● **Activity**
Pull out every line in the rows below that contains the string "مصرف", and copy each one in full.
··· Data for this task
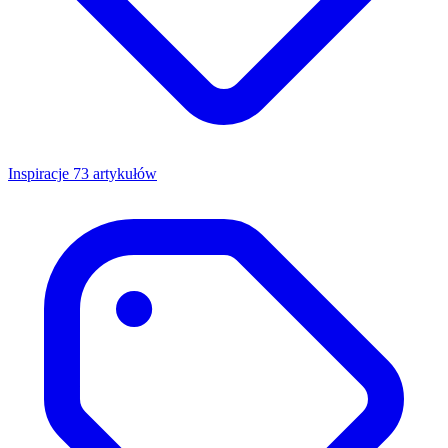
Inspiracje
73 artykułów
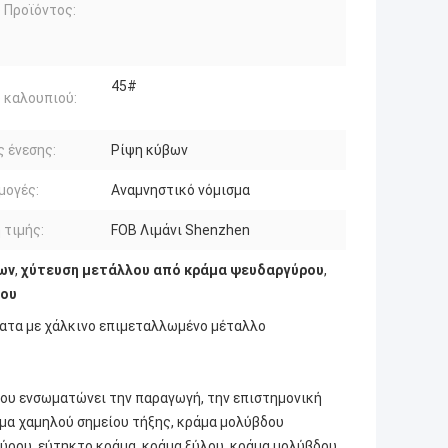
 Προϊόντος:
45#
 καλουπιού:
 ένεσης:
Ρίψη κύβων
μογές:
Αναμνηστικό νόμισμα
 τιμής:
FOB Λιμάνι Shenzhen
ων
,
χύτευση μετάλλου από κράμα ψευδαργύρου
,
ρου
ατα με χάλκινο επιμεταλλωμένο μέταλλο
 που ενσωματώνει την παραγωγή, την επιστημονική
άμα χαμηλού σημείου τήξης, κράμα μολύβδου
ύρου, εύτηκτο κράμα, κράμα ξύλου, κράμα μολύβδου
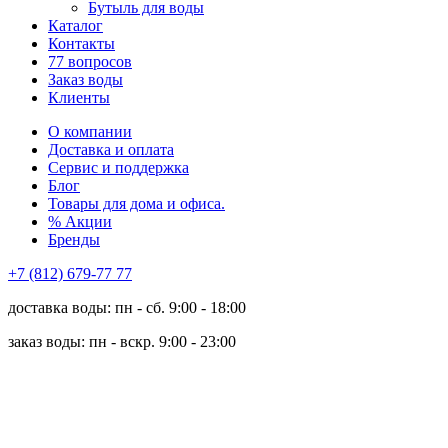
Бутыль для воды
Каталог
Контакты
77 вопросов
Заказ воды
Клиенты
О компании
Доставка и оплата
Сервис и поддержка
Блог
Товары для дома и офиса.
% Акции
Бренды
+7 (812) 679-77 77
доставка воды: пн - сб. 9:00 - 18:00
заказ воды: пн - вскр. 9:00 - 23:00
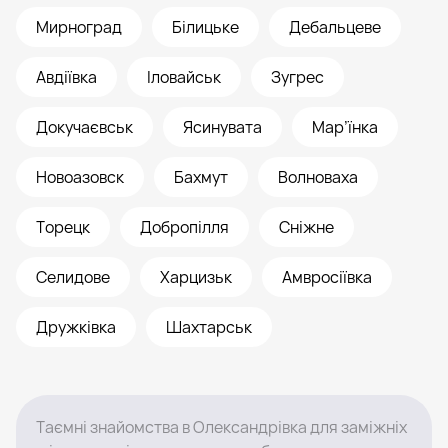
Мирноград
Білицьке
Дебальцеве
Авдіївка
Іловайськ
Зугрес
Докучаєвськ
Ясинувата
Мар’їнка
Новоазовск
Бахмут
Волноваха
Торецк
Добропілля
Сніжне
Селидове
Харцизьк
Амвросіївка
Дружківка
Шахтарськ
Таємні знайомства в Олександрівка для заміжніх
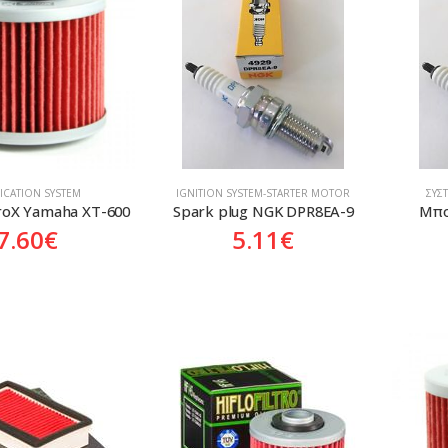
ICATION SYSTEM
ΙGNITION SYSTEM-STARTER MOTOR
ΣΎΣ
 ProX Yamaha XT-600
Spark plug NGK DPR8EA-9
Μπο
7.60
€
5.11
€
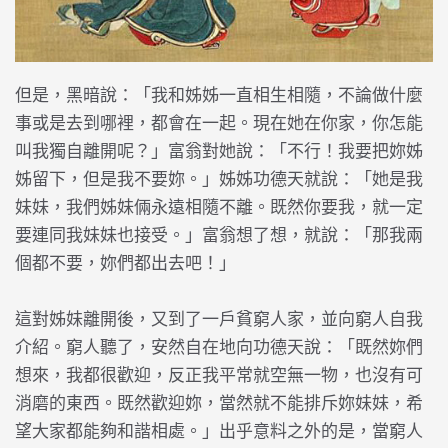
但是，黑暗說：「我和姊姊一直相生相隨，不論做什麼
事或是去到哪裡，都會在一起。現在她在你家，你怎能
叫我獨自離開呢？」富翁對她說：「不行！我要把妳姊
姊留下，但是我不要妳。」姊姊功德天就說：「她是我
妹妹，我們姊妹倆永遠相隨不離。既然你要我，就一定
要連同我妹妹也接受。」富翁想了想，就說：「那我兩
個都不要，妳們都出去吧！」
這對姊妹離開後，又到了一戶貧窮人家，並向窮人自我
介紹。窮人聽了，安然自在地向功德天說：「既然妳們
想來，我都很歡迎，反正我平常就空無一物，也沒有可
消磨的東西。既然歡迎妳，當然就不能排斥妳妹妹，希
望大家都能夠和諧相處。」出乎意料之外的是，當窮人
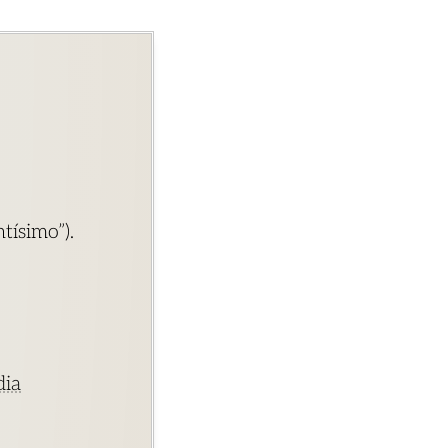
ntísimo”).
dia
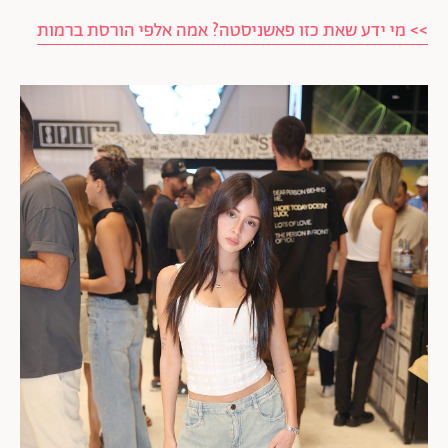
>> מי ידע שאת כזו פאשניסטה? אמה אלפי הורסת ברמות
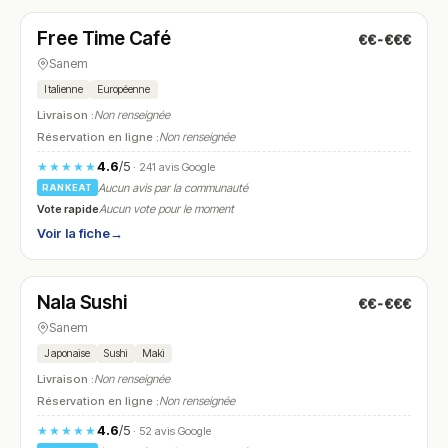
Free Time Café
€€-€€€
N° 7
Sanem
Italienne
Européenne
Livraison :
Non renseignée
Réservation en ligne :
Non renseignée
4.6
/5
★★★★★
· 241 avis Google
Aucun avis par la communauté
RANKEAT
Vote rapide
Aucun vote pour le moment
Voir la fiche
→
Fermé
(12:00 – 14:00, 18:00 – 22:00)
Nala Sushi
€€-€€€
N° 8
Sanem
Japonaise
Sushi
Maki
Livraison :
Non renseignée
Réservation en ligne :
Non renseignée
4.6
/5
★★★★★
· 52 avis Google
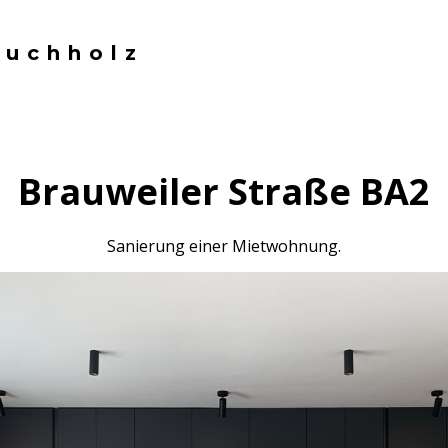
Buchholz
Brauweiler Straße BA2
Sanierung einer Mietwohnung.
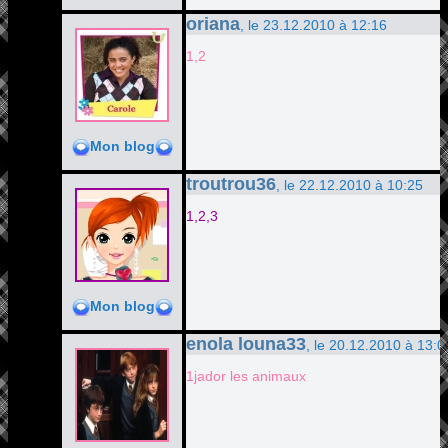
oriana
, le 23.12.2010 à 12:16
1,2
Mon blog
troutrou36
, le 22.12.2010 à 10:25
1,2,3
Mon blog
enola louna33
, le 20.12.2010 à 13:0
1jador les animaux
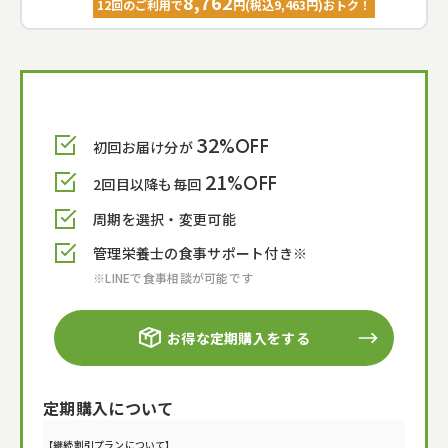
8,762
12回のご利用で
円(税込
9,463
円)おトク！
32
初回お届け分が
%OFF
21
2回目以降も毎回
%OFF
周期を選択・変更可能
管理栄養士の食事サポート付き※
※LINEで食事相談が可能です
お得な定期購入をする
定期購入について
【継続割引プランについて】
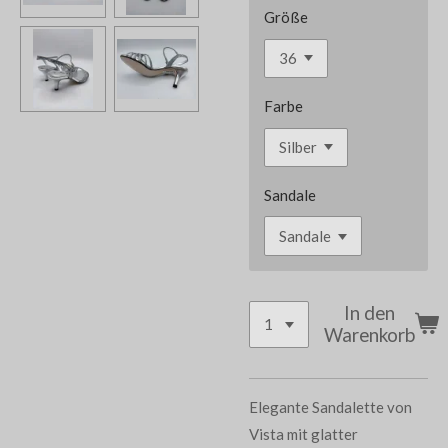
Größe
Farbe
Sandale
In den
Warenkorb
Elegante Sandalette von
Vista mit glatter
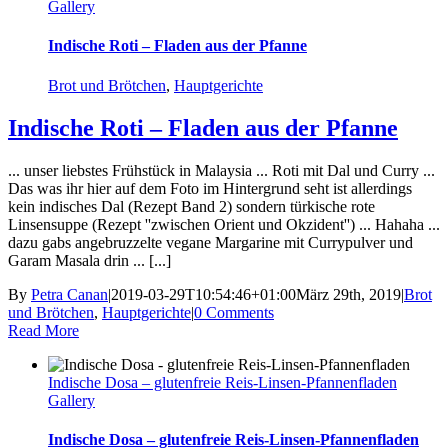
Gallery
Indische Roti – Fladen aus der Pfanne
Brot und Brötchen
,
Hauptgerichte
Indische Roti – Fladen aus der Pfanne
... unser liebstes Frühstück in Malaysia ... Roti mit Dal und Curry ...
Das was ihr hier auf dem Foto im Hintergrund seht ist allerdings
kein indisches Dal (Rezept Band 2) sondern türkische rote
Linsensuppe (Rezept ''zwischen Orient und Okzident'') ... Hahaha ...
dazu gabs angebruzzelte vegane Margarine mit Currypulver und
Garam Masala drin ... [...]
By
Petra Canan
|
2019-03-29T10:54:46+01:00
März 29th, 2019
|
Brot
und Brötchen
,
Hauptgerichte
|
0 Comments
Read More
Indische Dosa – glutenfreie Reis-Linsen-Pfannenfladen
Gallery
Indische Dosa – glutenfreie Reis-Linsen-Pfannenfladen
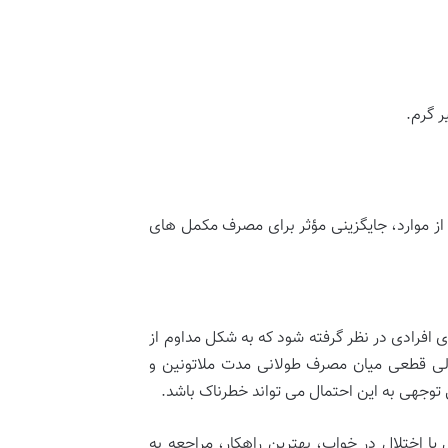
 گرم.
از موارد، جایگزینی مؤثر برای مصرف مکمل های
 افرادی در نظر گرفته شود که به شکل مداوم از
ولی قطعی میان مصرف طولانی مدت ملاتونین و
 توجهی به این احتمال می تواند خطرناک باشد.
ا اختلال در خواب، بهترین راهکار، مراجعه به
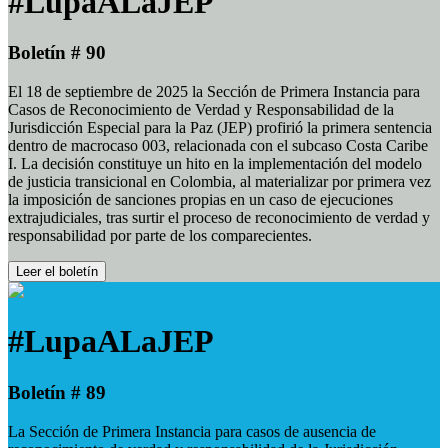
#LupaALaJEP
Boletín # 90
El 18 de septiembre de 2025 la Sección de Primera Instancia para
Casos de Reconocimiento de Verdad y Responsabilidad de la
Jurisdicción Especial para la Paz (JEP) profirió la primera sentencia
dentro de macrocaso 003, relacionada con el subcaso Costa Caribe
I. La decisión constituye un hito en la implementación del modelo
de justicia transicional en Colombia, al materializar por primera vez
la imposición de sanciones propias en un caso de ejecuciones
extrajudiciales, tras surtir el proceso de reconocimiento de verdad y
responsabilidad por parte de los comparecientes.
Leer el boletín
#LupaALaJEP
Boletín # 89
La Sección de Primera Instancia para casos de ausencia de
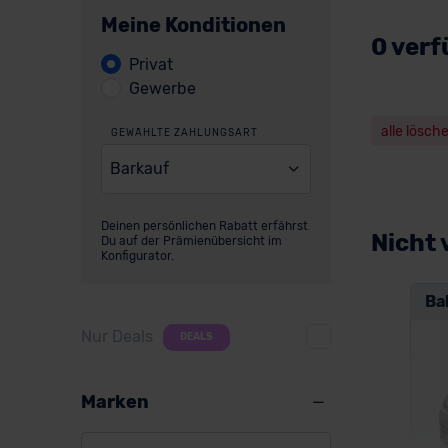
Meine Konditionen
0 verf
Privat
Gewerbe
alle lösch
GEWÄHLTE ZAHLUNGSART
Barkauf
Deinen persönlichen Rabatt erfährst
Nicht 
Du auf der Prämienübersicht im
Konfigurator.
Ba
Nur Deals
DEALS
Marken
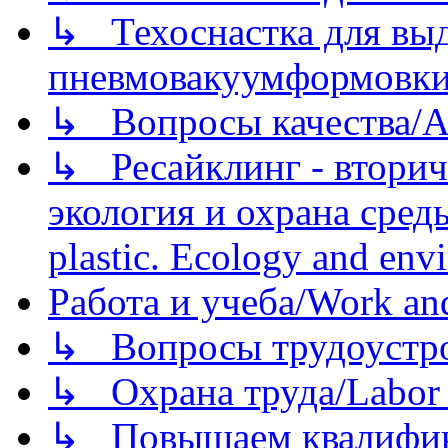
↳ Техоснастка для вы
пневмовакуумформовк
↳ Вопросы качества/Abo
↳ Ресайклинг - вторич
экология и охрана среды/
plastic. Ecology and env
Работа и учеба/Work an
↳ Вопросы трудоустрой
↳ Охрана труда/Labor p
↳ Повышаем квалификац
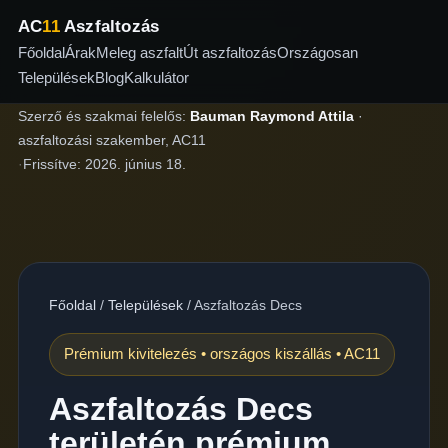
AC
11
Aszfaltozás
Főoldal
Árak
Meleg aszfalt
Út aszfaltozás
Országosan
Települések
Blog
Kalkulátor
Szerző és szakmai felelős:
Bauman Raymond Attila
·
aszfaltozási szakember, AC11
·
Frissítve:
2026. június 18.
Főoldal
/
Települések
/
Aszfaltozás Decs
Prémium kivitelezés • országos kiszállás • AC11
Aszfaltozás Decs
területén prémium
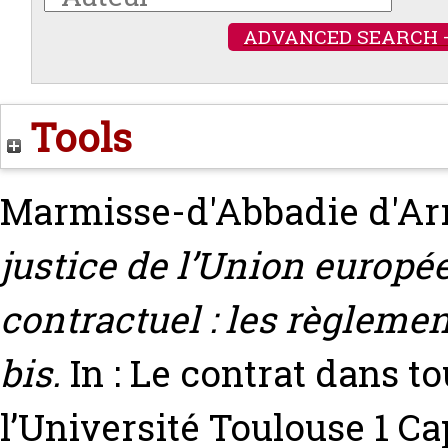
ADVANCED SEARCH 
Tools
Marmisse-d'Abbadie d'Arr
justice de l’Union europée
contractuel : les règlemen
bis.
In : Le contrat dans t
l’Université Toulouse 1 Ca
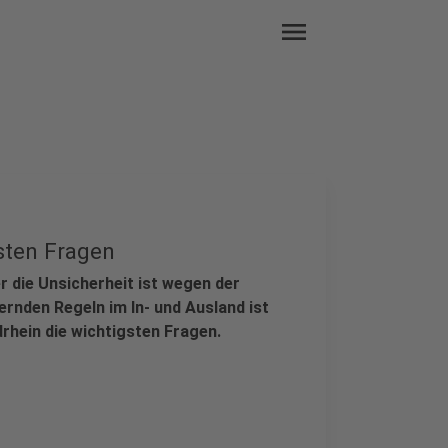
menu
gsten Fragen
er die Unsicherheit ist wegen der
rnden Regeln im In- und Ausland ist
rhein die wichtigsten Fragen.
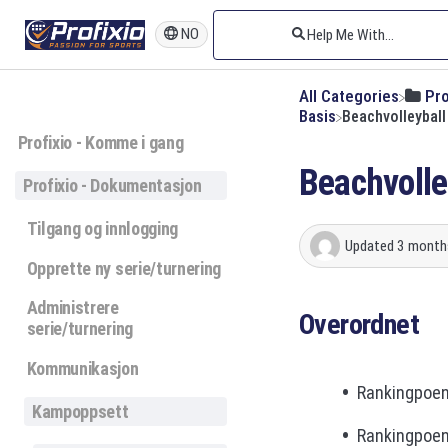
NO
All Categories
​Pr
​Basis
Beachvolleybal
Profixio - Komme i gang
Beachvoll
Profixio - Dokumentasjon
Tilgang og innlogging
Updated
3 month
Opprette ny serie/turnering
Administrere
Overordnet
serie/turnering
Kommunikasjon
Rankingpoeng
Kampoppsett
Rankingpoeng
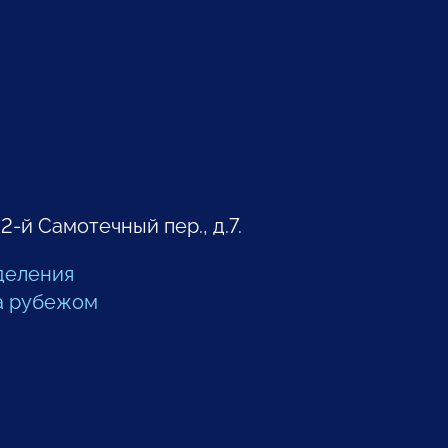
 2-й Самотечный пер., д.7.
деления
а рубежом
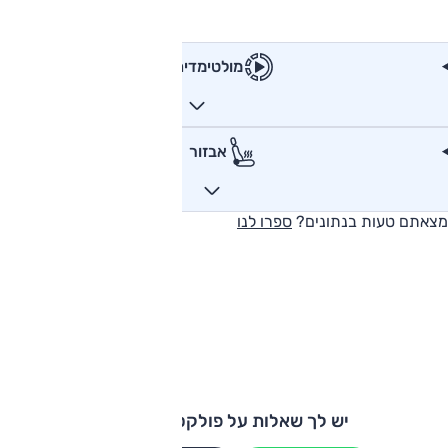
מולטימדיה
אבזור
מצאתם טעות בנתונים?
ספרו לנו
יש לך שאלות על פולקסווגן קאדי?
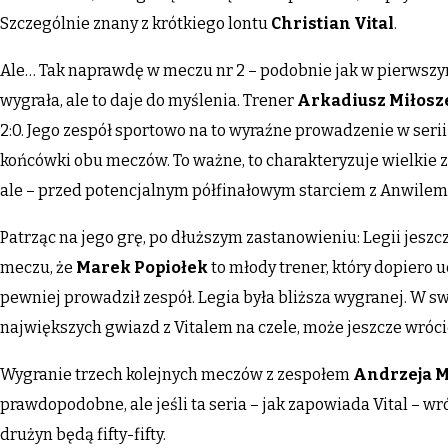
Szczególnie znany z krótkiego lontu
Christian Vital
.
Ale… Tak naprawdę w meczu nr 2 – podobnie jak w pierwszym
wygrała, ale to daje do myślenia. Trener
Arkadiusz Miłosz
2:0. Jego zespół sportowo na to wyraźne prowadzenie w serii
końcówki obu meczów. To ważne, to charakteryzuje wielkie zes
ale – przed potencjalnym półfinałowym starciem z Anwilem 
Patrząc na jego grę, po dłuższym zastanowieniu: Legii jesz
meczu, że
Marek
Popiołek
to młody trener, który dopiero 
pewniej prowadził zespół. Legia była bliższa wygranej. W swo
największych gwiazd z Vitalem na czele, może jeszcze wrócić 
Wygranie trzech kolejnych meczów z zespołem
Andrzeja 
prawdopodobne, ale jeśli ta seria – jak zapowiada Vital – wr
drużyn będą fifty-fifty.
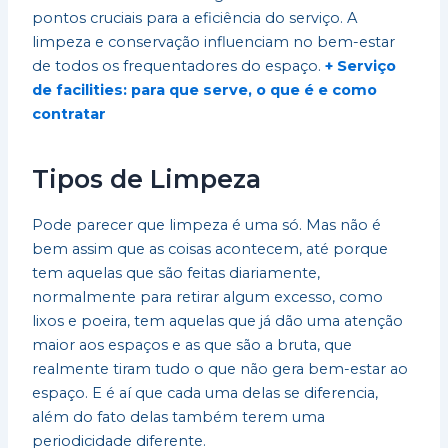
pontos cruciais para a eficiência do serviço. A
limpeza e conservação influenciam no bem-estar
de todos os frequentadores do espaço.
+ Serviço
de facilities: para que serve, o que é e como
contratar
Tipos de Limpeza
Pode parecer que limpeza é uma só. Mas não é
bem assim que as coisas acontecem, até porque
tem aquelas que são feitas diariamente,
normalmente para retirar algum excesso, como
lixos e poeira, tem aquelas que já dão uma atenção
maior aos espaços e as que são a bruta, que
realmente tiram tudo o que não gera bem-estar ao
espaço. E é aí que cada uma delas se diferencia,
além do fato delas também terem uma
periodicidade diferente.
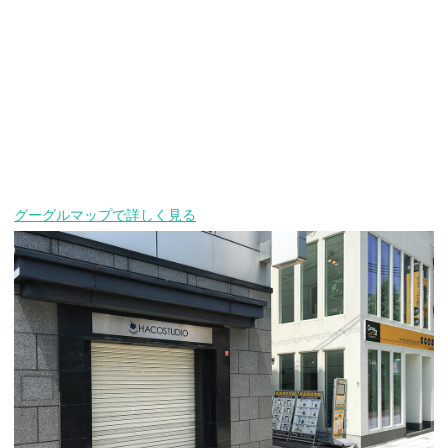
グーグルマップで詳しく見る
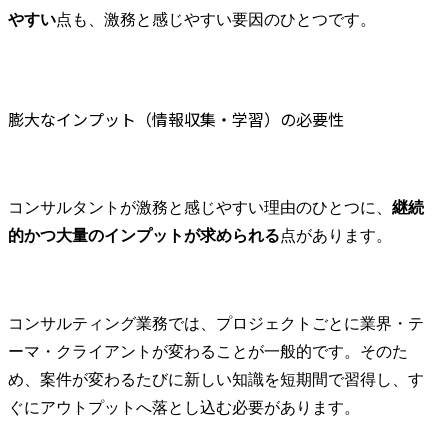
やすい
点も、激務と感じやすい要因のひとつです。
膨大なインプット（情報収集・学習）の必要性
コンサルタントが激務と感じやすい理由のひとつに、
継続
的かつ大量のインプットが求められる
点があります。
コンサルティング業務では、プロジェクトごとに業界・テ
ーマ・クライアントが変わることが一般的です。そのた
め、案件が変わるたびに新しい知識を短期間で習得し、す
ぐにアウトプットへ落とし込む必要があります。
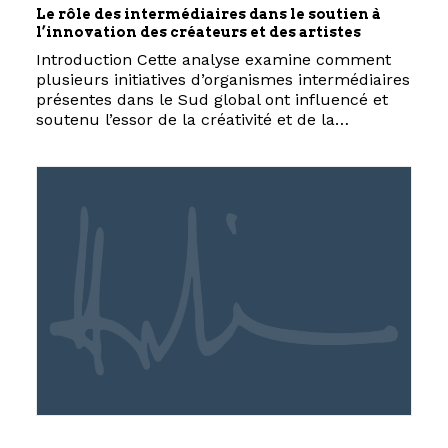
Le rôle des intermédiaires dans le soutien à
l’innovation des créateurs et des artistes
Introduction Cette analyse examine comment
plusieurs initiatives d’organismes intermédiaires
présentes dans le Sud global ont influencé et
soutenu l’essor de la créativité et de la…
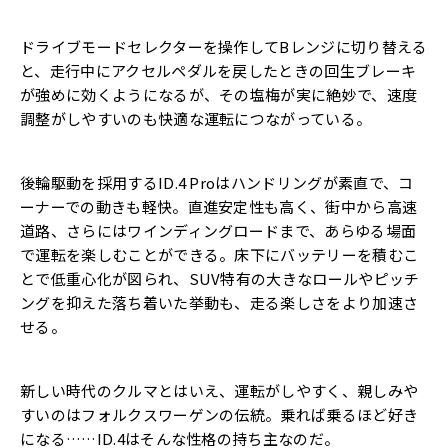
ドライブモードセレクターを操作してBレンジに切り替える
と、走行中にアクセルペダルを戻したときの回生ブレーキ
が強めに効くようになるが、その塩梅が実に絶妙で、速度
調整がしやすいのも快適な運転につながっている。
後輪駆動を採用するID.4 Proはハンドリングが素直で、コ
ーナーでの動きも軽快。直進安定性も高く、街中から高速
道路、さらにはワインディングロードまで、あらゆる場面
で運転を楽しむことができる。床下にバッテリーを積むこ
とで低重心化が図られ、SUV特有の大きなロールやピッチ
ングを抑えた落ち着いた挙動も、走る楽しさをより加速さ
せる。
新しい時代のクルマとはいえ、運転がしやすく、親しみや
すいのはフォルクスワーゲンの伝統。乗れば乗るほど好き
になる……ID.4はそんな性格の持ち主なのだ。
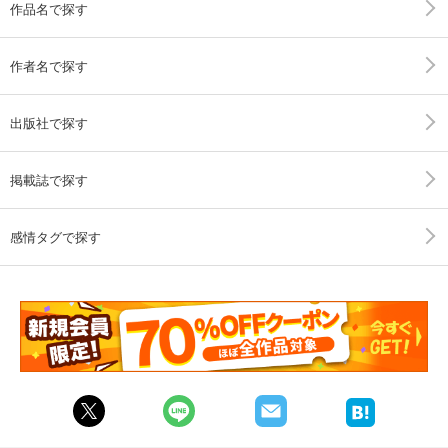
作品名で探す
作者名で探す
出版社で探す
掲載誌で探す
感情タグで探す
······
● **Result for this exercise**
از موارد، جایگزینی مؤثر برای مصرف مکمل های
ولی قطعی میان مصرف طولانی مدت ملاتونین و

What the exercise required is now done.